1) classic name with classic spelling. We both have common names but uncommon spellings and only about 25% of people to our wedding got both names on our cards spelt correctly.

2) no family names with a few exceptions. So if we have a boy the middle names will be my husband’s middle name (his grandfather) and my surname (both of my grandfathers) but we won’t be using a name that is “taken” by an uncle or brothers or mums. We see those as our names vs family names like which of the 3 brothers should we name them after.

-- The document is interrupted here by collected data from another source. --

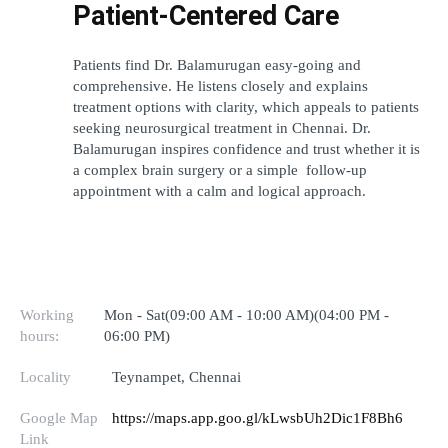
Patient-Centered Care
Patients find Dr. Balamurugan easy-going and 
comprehensive. He listens closely and explains 
treatment options with clarity, which appeals to patients 
seeking neurosurgical treatment in Chennai. Dr. 
Balamurugan inspires confidence and trust whether it is 
a complex brain surgery or a simple  follow-up 
appointment with a calm and logical approach.
Working
Mon - Sat(09:00 AM - 10:00 AM)(04:00 PM -
hours:
06:00 PM)
Locality
Teynampet, Chennai
Google Map
https://maps.app.goo.gl/kLwsbUh2Dic1F8Bh6
Link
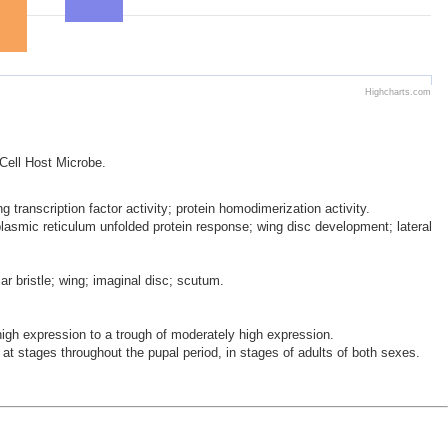
Highcharts.com
 Cell Host Microbe.
 transcription factor activity; protein homodimerization activity.
oplasmic reticulum unfolded protein response; wing disc development; lateral
ar bristle; wing; imaginal disc; scutum.
h expression to a trough of moderately high expression.
at stages throughout the pupal period, in stages of adults of both sexes.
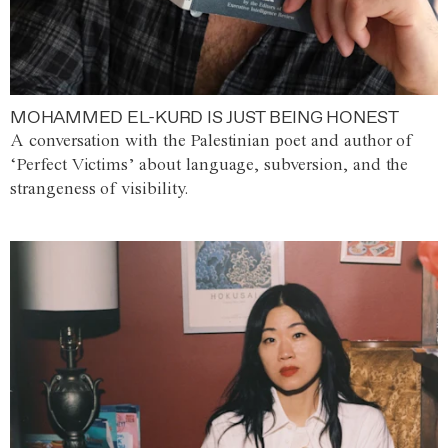
MOHAMMED EL-KURD IS JUST BEING HONEST
A conversation with the Palestinian poet and author of
‘Perfect Victims’ about language, subversion, and the
strangeness of visibility.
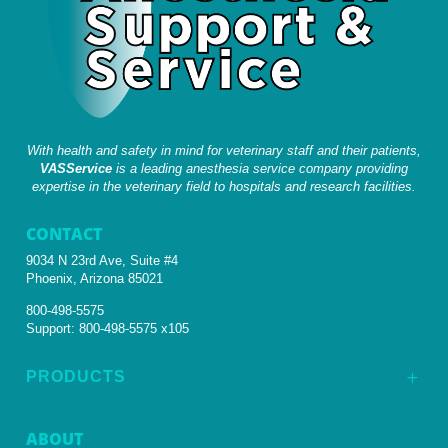
With health and safety in mind for veterinary staff and their patients,
VASService
is a leading anesthesia service company providing
expertise in the veterinary field to hospitals and research facilities.
CONTACT
9034 N 23rd Ave, Suite #4
Phoenix, Arizona 85021
800-498-5575
Support:
800-498-5575 x105
PRODUCTS
L
ABOUT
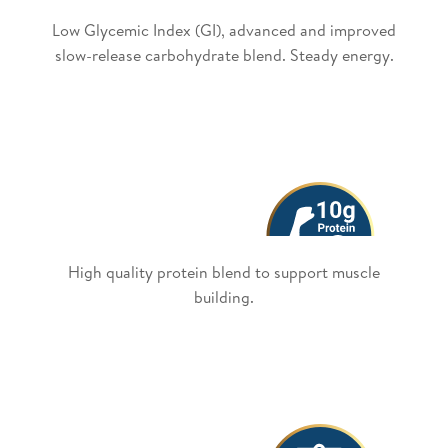
Low Glycemic Index (GI), advanced and improved
slow-release carbohydrate blend. Steady energy.
High quality protein blend to support muscle
building.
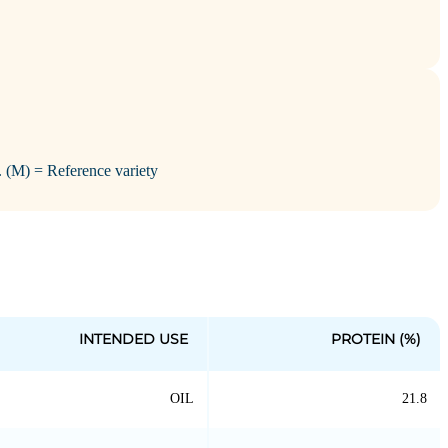
i. (M) = Reference variety
INTENDED USE
PROTEIN (%)
OIL
21.8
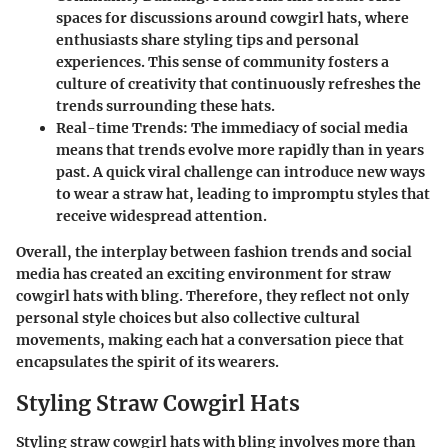
spaces for discussions around cowgirl hats, where
enthusiasts share styling tips and personal
experiences. This sense of community fosters a
culture of creativity that continuously refreshes the
trends surrounding these hats.
Real-time Trends
: The immediacy of social media
means that trends evolve more rapidly than in years
past. A quick viral challenge can introduce new ways
to wear a straw hat, leading to impromptu styles that
receive widespread attention.
Overall, the interplay between fashion trends and social
media has created an exciting environment for straw
cowgirl hats with bling. Therefore, they reflect not only
personal style choices but also collective cultural
movements, making each hat a conversation piece that
encapsulates the spirit of its wearers.
Styling Straw Cowgirl Hats
Styling straw cowgirl hats with bling involves more than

3) no naughty boy/girl names. So at my school there were a handful of people all sharing the same name who were all in the naughty boy group, so they’re discounted. We grew up on different parts of the country, so his naughty boy/girl list is different to mine. People we don’t like are also added to that list.

4) catholic but not too catholic. So his family are catholic and we’d like them to acknowledge and agree to the name but we don’t want anything which is overtly religious (Eg Gabriel).

5) like the full name and the shortened name. So for example, I like Anthony but I don’t like Ant or Tony. However, I do like Charlotte, Charlie, Char and Lottie so that was a contender

And most importantly:

6) works with his stupid surname. The kid will take his surname and not many names goes with his surname. So despite my previous point of liking Charlotte, Charlotte does not goes with my husband’s surname so it’s out.

So after that we’ve got one boy name and girl name. My friend recently had a little boy and called him our boy name, I had to check that she was ok with stealing the name if we ever had a boy because we cannot agree on  anything else (we only plan on having one so it could be a non issue). 

Post # 29
14979 posts
Honey Beekeeper
  • Wedding: June 2011

Not super popular, but not made up either.  Nothing with a different made up spelling.  Nothing with a nickname we didn’t like.

Post # 30
81 posts
Worker bee

Most important was for it to work with the last name, which eliminated a lot of names. Nothing ending with -er, or an -s or -x type sound. (My favorite boy name, Alexander, was a huge NO)

Our first ended up with family names because we each chose a name that was a meaningful family name so that ended up being our thing with our other kids. At least variations of names that are meaningful to us. 

Also just regular, well known, easy to spell names because our last name is tricky. Although with our youngest we have to clarify the spelling because there are a couple different ones but it’s not a unique spelling.